Invalid batch type

Hi guys, I am new to numpy, Pytorch and have a problem as shown below. My training set is in a .tsv file with 3 columns: Quality( 1 indicates the 2 sentences are similar and 0 is the opposite), #1 String (1st String), #2 String (2nd String).
I have tried convert everything to type: list but somehow when it goes through the DataLoader(), it changes to type: object (Just my assumption, I am quite new to this).
Can you guys fix this for me or any other suggestion? Thank you!

def get_dataloaders(ds, lengths=[0.6, 0.2, 0.2], batch_size=32, seed=42, num_workers=2):
    train_set, val_set, test_set = random_split(ds, lengths=lengths, generator=torch.Generator().manual_seed(seed))

    train_loader = DataLoader(train_set, batch_size=batch_size, shuffle=True, num_workers=num_workers)
    val_loader = DataLoader(val_set, batch_size=batch_size, shuffle=False, num_workers=num_workers)
    test_loader = DataLoader(test_set, batch_size=batch_size, shuffle=False, num_workers=num_workers)
    return train_loader, val_loader, test_loader

data_dir = "/data.tsv"
data = pd.read_csv(data_dir, sep='\t')
y = data['Quality'].values                    # dtype: int64
X = data[['#1 String', '#2 String']].values   # dtype: O
data_input = np.column_stack((X, y))          # dtype: O

train_loader, val_loader, test_loader = get_dataloaders(data_input)

for batch in train_loader: #TypeError: default_collate: batch must contain tensors, numpy arrays, numbers, dicts or lists; found object
   print("1")
----------------------------------------------------------------------------------

TypeError: Caught TypeError in DataLoader worker process 0.
Original Traceback (most recent call last):
  File "/usr/local/lib/python3.10/dist-packages/torch/utils/data/_utils/worker.py", line 308, in _worker_loop
    data = fetcher.fetch(index)
  File "/usr/local/lib/python3.10/dist-packages/torch/utils/data/_utils/fetch.py", line 54, in fetch
    return self.collate_fn(data)
  File "/usr/local/lib/python3.10/dist-packages/torch/utils/data/_utils/collate.py", line 265, in default_collate
    return collate(batch, collate_fn_map=default_collate_fn_map)
  File "/usr/local/lib/python3.10/dist-packages/torch/utils/data/_utils/collate.py", line 119, in collate
    return collate_fn_map[elem_type](batch, collate_fn_map=collate_fn_map)
  File "/usr/local/lib/python3.10/dist-packages/torch/utils/data/_utils/collate.py", line 169, in collate_numpy_array_fn
    raise TypeError(default_collate_err_msg_format.format(elem.dtype))
TypeError: default_collate: batch must contain tensors, numpy arrays, numbers, dicts or lists; found object

Edit: I know where I misunderstood, I kept looking at X and y types instead of its dtype. But I assume when combining 2 columns into 1 (X) then it will always be dtype: Object?

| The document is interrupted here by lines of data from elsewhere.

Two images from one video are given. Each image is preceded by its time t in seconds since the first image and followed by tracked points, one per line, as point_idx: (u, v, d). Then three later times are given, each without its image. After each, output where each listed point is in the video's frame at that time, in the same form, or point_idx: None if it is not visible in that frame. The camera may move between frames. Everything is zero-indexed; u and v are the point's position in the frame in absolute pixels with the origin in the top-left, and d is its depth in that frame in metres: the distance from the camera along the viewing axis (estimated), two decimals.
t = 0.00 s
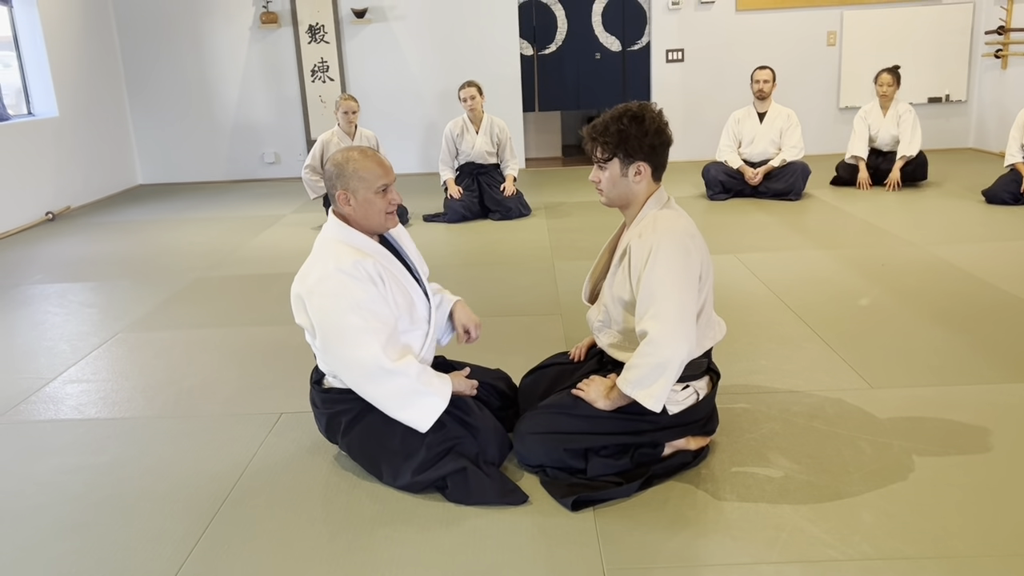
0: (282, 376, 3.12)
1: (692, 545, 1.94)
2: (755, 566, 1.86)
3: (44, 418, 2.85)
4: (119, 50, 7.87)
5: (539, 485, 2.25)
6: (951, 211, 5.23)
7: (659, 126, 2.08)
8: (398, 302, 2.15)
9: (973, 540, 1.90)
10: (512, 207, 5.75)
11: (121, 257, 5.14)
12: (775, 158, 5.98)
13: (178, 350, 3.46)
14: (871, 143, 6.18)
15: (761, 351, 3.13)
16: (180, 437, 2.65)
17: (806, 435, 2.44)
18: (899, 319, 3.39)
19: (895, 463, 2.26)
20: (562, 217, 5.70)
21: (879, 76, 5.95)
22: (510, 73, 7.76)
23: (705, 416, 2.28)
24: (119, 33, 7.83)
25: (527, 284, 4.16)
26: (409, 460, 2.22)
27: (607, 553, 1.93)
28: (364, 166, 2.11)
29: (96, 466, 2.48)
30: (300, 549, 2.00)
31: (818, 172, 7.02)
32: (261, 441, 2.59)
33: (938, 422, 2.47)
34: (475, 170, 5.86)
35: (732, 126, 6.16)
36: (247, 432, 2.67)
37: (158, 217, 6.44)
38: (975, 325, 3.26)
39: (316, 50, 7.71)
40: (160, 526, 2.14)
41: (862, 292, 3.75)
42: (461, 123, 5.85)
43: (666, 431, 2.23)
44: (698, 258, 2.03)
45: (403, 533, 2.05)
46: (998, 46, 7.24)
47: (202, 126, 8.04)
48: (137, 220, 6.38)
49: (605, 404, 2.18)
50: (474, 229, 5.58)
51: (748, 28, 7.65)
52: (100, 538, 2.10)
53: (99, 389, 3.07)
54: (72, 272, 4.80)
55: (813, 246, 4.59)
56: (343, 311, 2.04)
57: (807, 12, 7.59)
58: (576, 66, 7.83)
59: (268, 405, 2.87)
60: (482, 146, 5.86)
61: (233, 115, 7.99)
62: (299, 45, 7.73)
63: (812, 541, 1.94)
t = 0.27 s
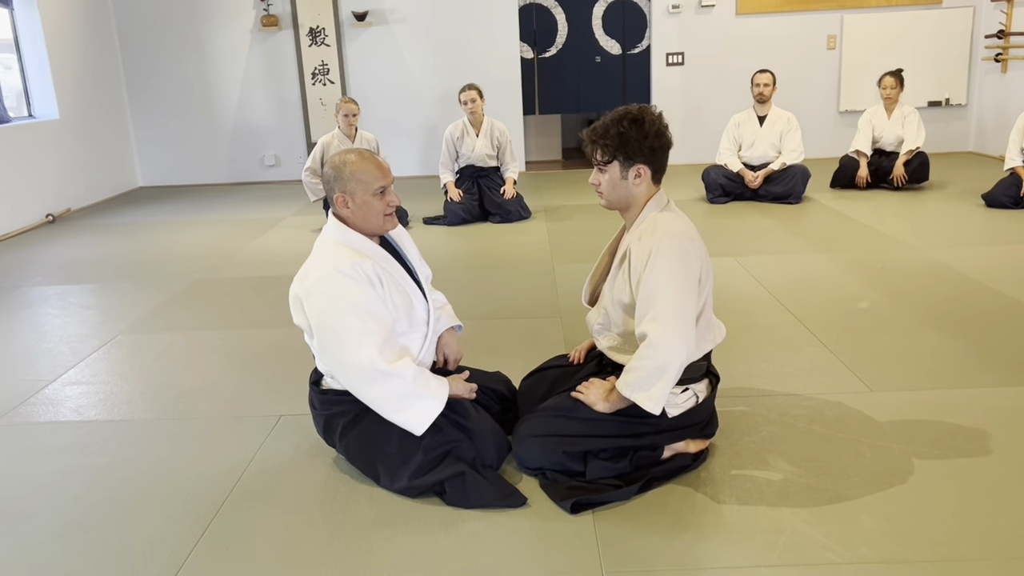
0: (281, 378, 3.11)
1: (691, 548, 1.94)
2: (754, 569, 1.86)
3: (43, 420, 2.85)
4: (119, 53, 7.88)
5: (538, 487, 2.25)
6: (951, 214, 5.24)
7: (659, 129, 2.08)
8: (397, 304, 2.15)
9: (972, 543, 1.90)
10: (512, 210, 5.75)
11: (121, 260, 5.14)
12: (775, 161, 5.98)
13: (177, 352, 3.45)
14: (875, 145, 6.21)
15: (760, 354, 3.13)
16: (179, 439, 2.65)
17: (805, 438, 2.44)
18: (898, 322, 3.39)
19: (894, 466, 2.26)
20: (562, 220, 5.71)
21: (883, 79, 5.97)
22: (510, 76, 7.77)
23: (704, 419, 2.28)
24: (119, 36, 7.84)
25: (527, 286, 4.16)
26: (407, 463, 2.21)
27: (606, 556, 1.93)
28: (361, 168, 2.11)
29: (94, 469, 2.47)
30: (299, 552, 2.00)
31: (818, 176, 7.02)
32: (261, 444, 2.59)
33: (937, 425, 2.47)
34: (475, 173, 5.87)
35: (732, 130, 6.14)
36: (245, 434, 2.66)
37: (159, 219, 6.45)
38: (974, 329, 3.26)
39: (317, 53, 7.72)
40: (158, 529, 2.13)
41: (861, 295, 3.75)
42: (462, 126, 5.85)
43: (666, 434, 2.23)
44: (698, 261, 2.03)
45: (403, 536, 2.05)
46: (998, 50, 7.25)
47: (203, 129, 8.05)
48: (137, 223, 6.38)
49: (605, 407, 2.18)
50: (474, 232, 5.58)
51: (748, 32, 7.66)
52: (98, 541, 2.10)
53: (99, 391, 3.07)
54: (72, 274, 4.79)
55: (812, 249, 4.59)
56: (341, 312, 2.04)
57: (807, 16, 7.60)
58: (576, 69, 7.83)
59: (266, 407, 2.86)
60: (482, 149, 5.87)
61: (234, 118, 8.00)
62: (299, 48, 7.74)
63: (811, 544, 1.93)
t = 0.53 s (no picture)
0: (282, 381, 3.11)
1: (692, 553, 1.93)
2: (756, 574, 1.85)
3: (44, 422, 2.84)
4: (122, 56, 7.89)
5: (540, 491, 2.25)
6: (952, 219, 5.23)
7: (662, 133, 2.08)
8: (394, 308, 2.15)
9: (975, 548, 1.90)
10: (513, 213, 5.74)
11: (122, 262, 5.14)
12: (777, 165, 5.98)
13: (178, 355, 3.45)
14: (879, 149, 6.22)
15: (762, 359, 3.12)
16: (179, 442, 2.65)
17: (807, 442, 2.43)
18: (900, 327, 3.39)
19: (896, 471, 2.25)
20: (563, 224, 5.70)
21: (885, 84, 6.00)
22: (512, 79, 7.77)
23: (705, 424, 2.28)
24: (122, 39, 7.85)
25: (528, 290, 4.16)
26: (404, 470, 2.20)
27: (607, 561, 1.92)
28: (361, 171, 2.11)
29: (94, 471, 2.47)
30: (299, 556, 2.00)
31: (820, 180, 7.02)
32: (260, 448, 2.58)
33: (939, 430, 2.47)
34: (476, 177, 5.87)
35: (733, 134, 6.14)
36: (246, 438, 2.66)
37: (160, 222, 6.44)
38: (976, 333, 3.26)
39: (319, 56, 7.73)
40: (158, 532, 2.13)
41: (863, 299, 3.74)
42: (463, 129, 5.85)
43: (667, 438, 2.23)
44: (698, 265, 2.03)
45: (403, 540, 2.04)
46: (1000, 55, 7.26)
47: (204, 132, 8.06)
48: (138, 225, 6.39)
49: (606, 411, 2.18)
50: (475, 235, 5.58)
51: (750, 36, 7.67)
52: (98, 544, 2.09)
53: (99, 394, 3.06)
54: (72, 277, 4.79)
55: (814, 253, 4.58)
56: (337, 316, 2.04)
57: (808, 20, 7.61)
58: (577, 73, 7.84)
59: (267, 411, 2.86)
60: (484, 152, 5.87)
61: (235, 121, 8.01)
62: (301, 52, 7.75)
63: (813, 549, 1.93)
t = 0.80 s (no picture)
0: (282, 385, 3.10)
1: (694, 558, 1.93)
2: None
3: (44, 425, 2.84)
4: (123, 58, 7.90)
5: (541, 495, 2.24)
6: (954, 224, 5.23)
7: (665, 137, 2.08)
8: (394, 314, 2.14)
9: (977, 555, 1.89)
10: (515, 217, 5.74)
11: (123, 265, 5.13)
12: (778, 170, 5.98)
13: (178, 358, 3.45)
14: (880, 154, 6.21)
15: (763, 364, 3.12)
16: (179, 446, 2.64)
17: (809, 448, 2.43)
18: (902, 332, 3.38)
19: (898, 477, 2.24)
20: (565, 228, 5.70)
21: (887, 89, 5.95)
22: (513, 83, 7.78)
23: (706, 429, 2.27)
24: (123, 42, 7.86)
25: (529, 294, 4.16)
26: (401, 475, 2.19)
27: (608, 566, 1.91)
28: (361, 174, 2.11)
29: (94, 474, 2.46)
30: (297, 560, 1.99)
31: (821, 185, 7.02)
32: (260, 452, 2.58)
33: (942, 436, 2.46)
34: (477, 181, 5.87)
35: (734, 138, 6.15)
36: (245, 442, 2.65)
37: (161, 225, 6.45)
38: (978, 339, 3.25)
39: (320, 59, 7.74)
40: (157, 536, 2.12)
41: (864, 305, 3.74)
42: (465, 133, 5.86)
43: (668, 443, 2.22)
44: (699, 270, 2.03)
45: (402, 545, 2.04)
46: (1001, 61, 7.26)
47: (206, 135, 8.06)
48: (139, 228, 6.39)
49: (607, 415, 2.17)
50: (476, 239, 5.57)
51: (751, 41, 7.68)
52: (96, 548, 2.09)
53: (100, 396, 3.06)
54: (73, 279, 4.79)
55: (815, 258, 4.58)
56: (336, 322, 2.04)
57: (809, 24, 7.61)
58: (578, 78, 7.86)
59: (267, 414, 2.85)
60: (485, 156, 5.87)
61: (237, 124, 8.01)
62: (303, 55, 7.75)
63: (815, 555, 1.92)
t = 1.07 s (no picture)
0: (282, 388, 3.10)
1: (695, 563, 1.92)
2: None
3: (44, 427, 2.83)
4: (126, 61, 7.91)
5: (542, 499, 2.24)
6: (955, 229, 5.22)
7: (669, 140, 2.08)
8: (394, 318, 2.14)
9: (979, 561, 1.88)
10: (516, 221, 5.74)
11: (124, 267, 5.13)
12: (779, 174, 5.98)
13: (179, 360, 3.44)
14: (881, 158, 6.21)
15: (764, 368, 3.11)
16: (180, 448, 2.64)
17: (810, 453, 2.42)
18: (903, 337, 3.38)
19: (899, 482, 2.24)
20: (565, 231, 5.70)
21: (890, 93, 5.96)
22: (515, 87, 7.78)
23: (707, 433, 2.27)
24: (125, 44, 7.87)
25: (530, 297, 4.15)
26: (401, 478, 2.18)
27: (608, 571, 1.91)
28: (360, 178, 2.11)
29: (94, 477, 2.46)
30: (297, 564, 1.99)
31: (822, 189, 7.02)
32: (261, 455, 2.57)
33: (943, 441, 2.46)
34: (478, 184, 5.87)
35: (736, 143, 6.16)
36: (246, 445, 2.64)
37: (162, 227, 6.45)
38: (980, 344, 3.24)
39: (322, 62, 7.75)
40: (156, 538, 2.12)
41: (865, 309, 3.73)
42: (466, 136, 5.86)
43: (669, 447, 2.22)
44: (701, 274, 2.02)
45: (402, 549, 2.03)
46: (1002, 66, 7.27)
47: (207, 137, 8.07)
48: (140, 230, 6.39)
49: (608, 419, 2.16)
50: (477, 242, 5.57)
51: (752, 45, 7.68)
52: (95, 550, 2.08)
53: (100, 398, 3.05)
54: (74, 281, 4.79)
55: (816, 263, 4.58)
56: (337, 326, 2.04)
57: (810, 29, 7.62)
58: (579, 81, 7.87)
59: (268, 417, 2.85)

What does print(data_input.dtype) return?
I guess you are mixing different types into the numpy.array and it’s thus containing objects instead of a common numerical dtype.

Thankyou for pointing that out, I have updated the post!

No, as it depends on the inputs as seen in this example:

data_input = np.column_stack((np.random.randn(10, 10), np.random.randn(10, 10)))
print(data_input.dtype)
# float64

data_input = np.column_stack((np.random.randn(1), np.array([dict()])))
print(data_input.dtype)
# object

If you are using “mixed” types and numpy cannot convert them to a common dtype it will store them as objects.

1 Like

Hmm, it was quite strange:

  • My column data[‘Quality’] contains all integers, I tried printing data[‘Quality’].dtype and it was what I thought: int64.
  • My column data[‘#1 String’] contains all strings (I check it by looping through all elements in the column and print those type which are not string, nothing was printed out so it means all of them are strings), because of that I expected data[‘#1 String’].dtype to be ‘str’. But then it showed Object. I tried to cast its type : data['#1 String'] = data['#1 String'].astype(str) but it still showed Object.
    I can’t figure out what happened.

Which output dtype would you expect if you concatenate integers with strings?

I think it is Object?

Yes, it is because there is no other common dtype, but I understand you are expecting something else?

I understand what you said in this reply, I see what I mistaken, thank you! But my question below this is not relevant to the previous one (sorry I should mention this earlier).
What I want to ask in my newest question is: I suppose the column containing all ‘str’ elements should has ‘str’ dtype, but when I printed out, the dtype was Object, so why is that?

Probably because this column itself does not contain strings only but mixed types.